What to do:
In two sentences, summarize the Stirling approximation question given below.

Exercise passage:
▼▼▼
I have the following expression
$$\binom{p-q}{\frac{p-q}{2}}-\binom{p-q}{\frac{p-q}{2}-1}=\frac{(p-q)!}{(\tfrac{p-q}{2})!(\tfrac{p-q}{2}+1)!},$$
where $p$ and $q$ are nonnegative integers with $p\geq q$. I have been trying to obtain an asymptotic formula for this expression as $p$ grows using Stirling's approximation:
$$\log{(n!)}= n\log{n}-n+\frac{1}{2}\log{(2\pi)}+\frac{1}{2}\log{n}+O(\tfrac{1}{n}).$$
Applying this approximation to this entire expression yields quite a large formula so I'll not reproduce it here, but every time I try and do this I end up with an asymptotic formula that is incorrect, usually by a factor of $e$. For example, consider the second factorial in the denominator:
$$\log{(((p-q)/2+1)!)}=((p-q)/2+1)\log{((p-q)/2+1)}-((p-q)/2+1)+\frac{1}{2}\log{(2\pi)}+\frac{1}{2}\log{((p-q)/2+1)}+O(\tfrac{1}{((p-q)/2+1)}).$$
Now as $p$ grows very large, what should this expression reduce to? Is it
$$(p/2)\log{(p/2)}-p/2+\frac{1}{2}\log{(2\pi)}+\frac{1}{2}\log{(p/2)}+O(\tfrac{1}{((p-q)/2)}),$$
or
$$((p-q)/2)\log{((p-q)/2)}-((p-q)/2)+\frac{1}{2}\log{(2\pi)}+\frac{1}{2}\log{((p-q)/2)}+O(\tfrac{1}{((p-q)/2)}),$$
or something else?
▲▲▲
Dataset content:
▼▼▼
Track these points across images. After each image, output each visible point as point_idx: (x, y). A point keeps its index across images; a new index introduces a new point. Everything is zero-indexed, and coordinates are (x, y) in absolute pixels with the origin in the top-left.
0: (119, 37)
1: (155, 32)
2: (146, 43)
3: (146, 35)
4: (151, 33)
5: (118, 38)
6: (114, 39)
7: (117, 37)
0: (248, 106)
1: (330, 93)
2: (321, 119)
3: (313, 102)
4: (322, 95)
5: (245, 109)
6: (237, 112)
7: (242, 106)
▲▲▲
▼▼▼
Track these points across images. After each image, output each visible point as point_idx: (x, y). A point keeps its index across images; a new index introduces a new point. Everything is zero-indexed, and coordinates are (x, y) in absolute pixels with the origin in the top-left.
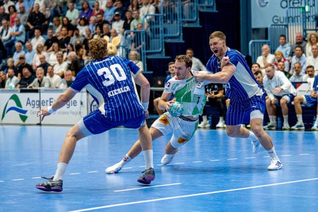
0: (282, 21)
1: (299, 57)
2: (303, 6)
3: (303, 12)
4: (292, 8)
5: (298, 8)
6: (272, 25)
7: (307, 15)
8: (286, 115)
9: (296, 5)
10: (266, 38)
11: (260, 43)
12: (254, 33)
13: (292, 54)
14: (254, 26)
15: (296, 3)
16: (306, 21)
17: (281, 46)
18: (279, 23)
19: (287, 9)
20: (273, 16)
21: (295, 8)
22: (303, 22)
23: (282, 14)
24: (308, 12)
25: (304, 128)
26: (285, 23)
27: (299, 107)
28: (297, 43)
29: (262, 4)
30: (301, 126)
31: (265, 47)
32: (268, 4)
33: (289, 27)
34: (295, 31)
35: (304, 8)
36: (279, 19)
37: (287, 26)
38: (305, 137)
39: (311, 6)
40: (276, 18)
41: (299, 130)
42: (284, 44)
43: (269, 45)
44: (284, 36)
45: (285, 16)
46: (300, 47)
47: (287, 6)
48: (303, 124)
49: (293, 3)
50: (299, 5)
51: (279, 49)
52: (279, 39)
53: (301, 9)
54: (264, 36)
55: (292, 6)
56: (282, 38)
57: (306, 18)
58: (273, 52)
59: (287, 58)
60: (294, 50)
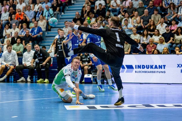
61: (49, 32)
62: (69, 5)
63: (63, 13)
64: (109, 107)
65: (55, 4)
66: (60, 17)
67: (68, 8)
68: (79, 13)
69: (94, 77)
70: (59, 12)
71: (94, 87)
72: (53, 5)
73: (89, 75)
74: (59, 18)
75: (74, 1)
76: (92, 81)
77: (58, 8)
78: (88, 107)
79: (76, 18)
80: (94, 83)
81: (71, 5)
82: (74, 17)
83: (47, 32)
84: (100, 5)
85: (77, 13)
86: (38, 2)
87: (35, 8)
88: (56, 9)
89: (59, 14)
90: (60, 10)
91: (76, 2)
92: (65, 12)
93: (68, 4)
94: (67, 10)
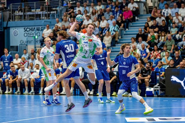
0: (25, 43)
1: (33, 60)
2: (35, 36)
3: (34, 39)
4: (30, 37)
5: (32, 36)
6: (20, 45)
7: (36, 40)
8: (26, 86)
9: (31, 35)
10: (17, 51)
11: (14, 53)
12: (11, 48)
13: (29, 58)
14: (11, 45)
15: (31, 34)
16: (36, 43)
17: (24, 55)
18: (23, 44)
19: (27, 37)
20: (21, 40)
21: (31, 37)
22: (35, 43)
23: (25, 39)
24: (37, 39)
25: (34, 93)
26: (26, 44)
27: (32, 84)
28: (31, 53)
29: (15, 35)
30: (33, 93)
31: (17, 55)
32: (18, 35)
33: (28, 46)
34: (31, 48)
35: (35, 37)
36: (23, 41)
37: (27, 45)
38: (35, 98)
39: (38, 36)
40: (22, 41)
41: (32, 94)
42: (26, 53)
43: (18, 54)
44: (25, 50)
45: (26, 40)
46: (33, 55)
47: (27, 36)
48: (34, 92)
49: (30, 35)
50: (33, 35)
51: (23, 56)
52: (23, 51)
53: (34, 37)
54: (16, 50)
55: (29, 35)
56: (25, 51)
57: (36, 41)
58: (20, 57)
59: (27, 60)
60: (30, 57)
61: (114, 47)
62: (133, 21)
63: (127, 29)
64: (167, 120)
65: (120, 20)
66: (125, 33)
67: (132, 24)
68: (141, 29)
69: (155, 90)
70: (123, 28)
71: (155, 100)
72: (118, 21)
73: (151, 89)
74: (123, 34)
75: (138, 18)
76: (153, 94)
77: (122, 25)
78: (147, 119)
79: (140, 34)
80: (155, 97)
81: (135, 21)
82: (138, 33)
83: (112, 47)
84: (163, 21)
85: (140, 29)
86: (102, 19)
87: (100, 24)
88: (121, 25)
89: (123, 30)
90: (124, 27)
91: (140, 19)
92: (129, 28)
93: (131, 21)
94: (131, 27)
▲▲▲
Expected answer:
The poster wants an asymptotic formula, as p grows, for a difference of two binomial coefficients that equals (p−q)!/(((p−q)/2)!((p−q)/2+1)!), where p and q are nonnegative integers with p ≥ q, and is using Stirling's approximation to get it. Every attempt yields a formula that is wrong, usually by a factor of e, so the poster asks whether the Stirling expansion of ((p−q)/2+1)! should reduce for large p to a form in p/2, to a form in (p−q)/2, or to something else.